Problem to solve:
Among the entries below, find the lines with the word "infracción" and copy them.

Material to process:
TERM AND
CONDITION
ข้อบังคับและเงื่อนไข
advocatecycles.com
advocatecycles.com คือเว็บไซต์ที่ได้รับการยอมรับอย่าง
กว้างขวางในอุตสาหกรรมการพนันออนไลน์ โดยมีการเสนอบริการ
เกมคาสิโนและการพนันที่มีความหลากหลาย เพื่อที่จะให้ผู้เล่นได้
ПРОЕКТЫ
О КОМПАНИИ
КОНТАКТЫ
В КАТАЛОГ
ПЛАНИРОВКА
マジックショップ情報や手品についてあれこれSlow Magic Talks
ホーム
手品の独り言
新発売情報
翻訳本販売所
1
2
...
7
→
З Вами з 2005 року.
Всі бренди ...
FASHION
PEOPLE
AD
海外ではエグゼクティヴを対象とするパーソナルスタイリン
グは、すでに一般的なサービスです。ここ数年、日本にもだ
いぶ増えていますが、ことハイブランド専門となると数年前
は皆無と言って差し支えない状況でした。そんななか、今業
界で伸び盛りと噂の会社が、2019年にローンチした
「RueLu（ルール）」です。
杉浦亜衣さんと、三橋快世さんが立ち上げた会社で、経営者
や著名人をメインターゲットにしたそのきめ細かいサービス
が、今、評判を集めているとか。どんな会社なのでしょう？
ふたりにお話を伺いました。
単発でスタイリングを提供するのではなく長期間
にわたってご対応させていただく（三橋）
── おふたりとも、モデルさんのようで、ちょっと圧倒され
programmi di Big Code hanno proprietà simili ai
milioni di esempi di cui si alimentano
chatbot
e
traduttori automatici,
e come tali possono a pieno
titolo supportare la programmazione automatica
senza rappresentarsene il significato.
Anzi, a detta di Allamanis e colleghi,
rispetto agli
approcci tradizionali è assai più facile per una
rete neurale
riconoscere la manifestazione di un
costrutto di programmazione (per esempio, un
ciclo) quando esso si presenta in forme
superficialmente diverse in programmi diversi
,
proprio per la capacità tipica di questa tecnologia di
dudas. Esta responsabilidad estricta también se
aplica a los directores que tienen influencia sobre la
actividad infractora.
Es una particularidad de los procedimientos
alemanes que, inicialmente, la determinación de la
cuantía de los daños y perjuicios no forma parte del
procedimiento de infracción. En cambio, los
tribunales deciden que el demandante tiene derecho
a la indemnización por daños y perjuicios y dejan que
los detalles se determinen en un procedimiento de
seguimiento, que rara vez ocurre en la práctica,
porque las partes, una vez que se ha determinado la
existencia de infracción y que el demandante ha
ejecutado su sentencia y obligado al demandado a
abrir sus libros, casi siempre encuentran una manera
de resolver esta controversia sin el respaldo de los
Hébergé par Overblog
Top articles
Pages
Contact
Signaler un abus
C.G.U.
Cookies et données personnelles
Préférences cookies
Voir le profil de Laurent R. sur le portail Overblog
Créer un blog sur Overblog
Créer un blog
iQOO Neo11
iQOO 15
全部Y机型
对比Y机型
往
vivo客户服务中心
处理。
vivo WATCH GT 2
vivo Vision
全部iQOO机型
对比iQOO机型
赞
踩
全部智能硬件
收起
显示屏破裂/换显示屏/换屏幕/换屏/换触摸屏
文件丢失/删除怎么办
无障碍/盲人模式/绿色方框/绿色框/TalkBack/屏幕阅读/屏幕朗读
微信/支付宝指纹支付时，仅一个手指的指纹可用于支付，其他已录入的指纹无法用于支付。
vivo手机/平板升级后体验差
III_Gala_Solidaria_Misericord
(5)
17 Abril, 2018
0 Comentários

Task solution:
procedimiento de infracción. En cambio, los
existencia de infracción y que el demandante ha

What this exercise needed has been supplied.